▶ _Source material_
****************************************
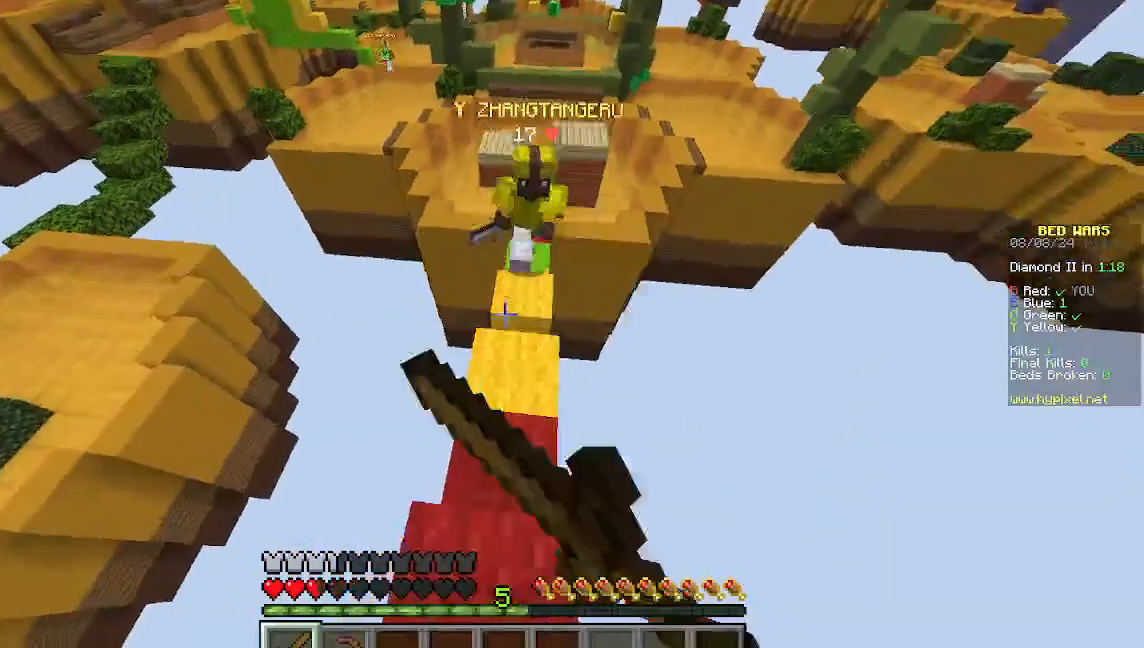
{"keys": ["a"], "mouse": [], "events": [[67, "mouse_left", "up"], [200, "d", "up"], [333, "w", "up"], [378, "a", "down"]]}
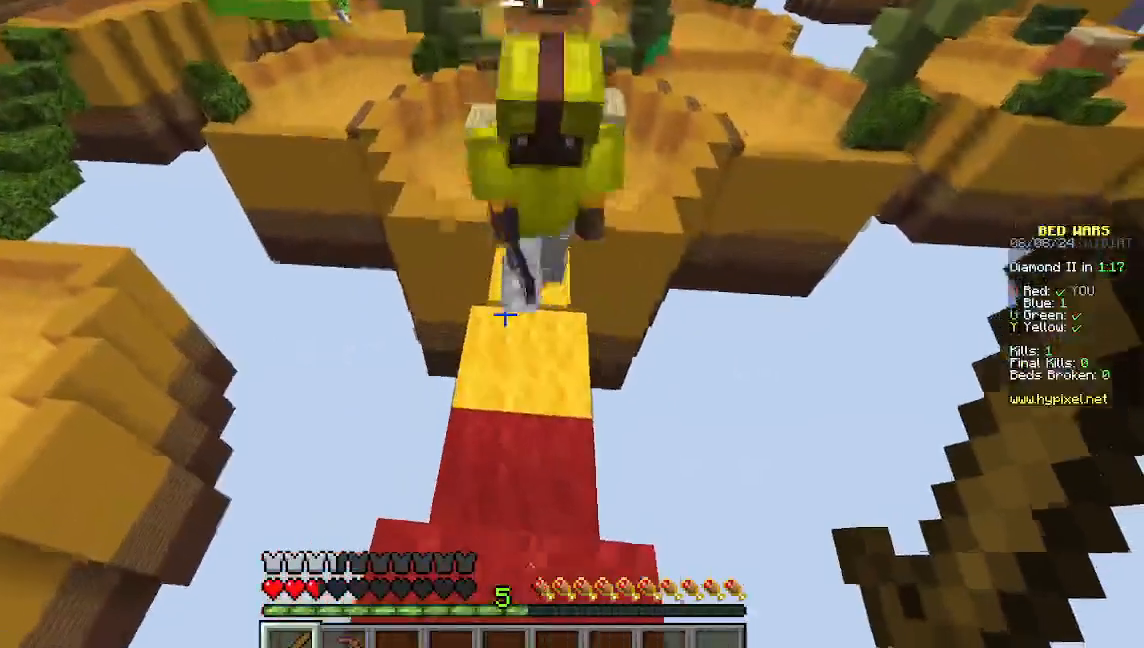
{"keys": ["d", "w"], "mouse": ["left"], "events": [[67, "a", "up"], [67, "w", "down"], [111, "mouse_left", "down"], [200, "d", "down"]]}
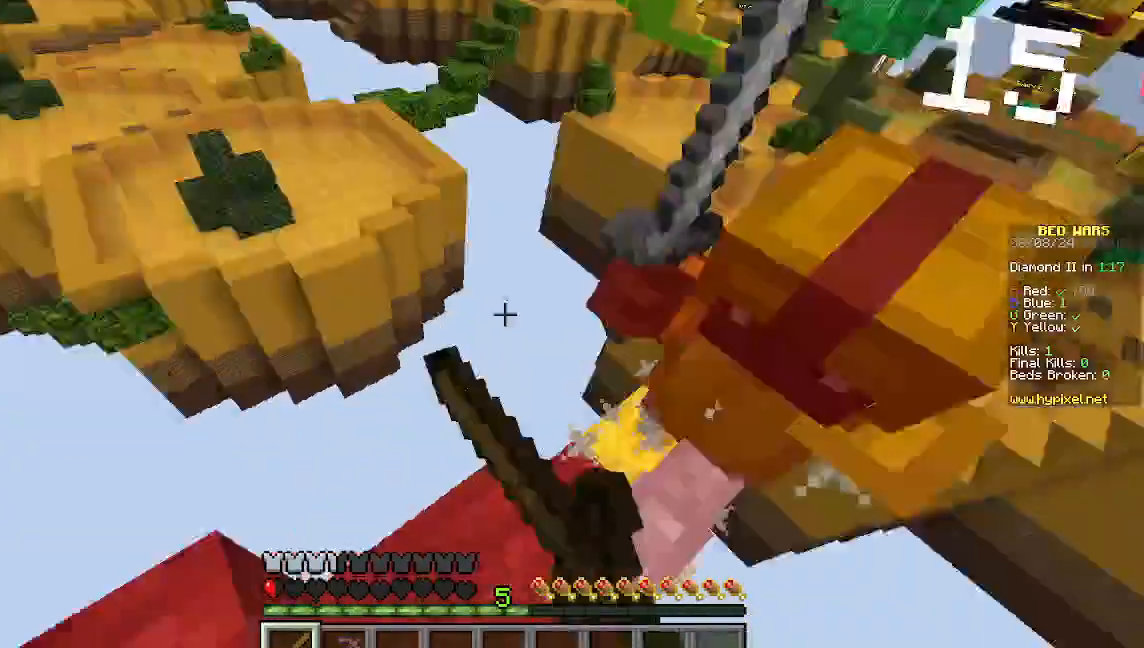
{"keys": ["d", "w"], "mouse": ["left"], "events": []}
****************************************
▶ _Work request_
Copy the data above word for word. Pictures stay out.

▶ _Problem solution_
{"keys": ["a"], "mouse": [], "events": [[67, "mouse_left", "up"], [200, "d", "up"], [333, "w", "up"], [378, "a", "down"]]}
{"keys": ["d", "w"], "mouse": ["left"], "events": [[67, "a", "up"], [67, "w", "down"], [111, "mouse_left", "down"], [200, "d", "down"]]}
{"keys": ["d", "w"], "mouse": ["left"], "events": []}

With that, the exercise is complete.